- _Available data_:

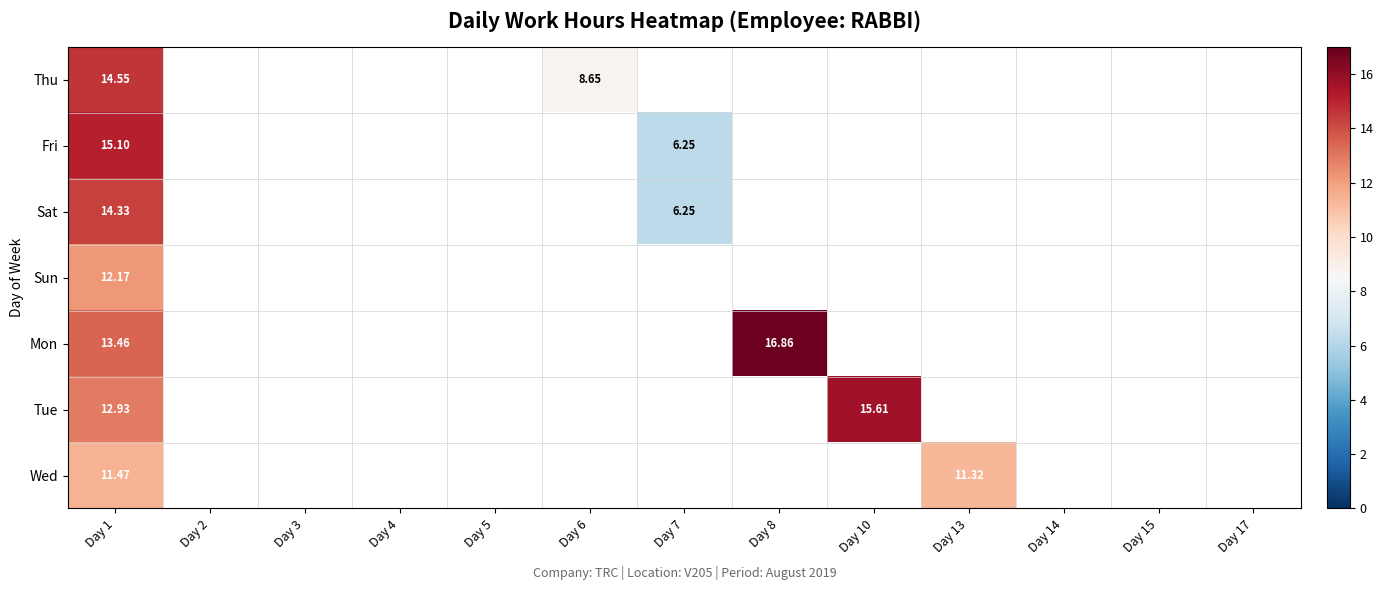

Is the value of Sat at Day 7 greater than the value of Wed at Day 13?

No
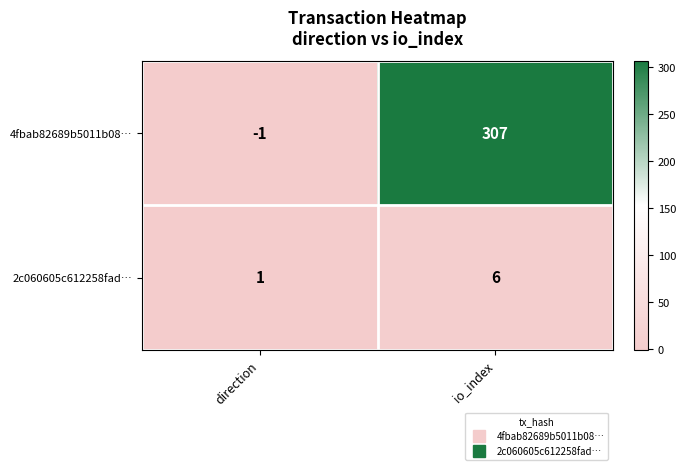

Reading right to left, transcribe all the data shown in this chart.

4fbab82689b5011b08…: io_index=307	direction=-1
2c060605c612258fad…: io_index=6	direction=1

- _Task prompt_: Copy every line of the records above word for word, leaving out the pictures.

- _Written solution_:
Is the value of Sat at Day 7 greater than the value of Wed at Day 13?

No

Reading right to left, transcribe all the data shown in this chart.

4fbab82689b5011b08…: io_index=307	direction=-1
2c060605c612258fad…: io_index=6	direction=1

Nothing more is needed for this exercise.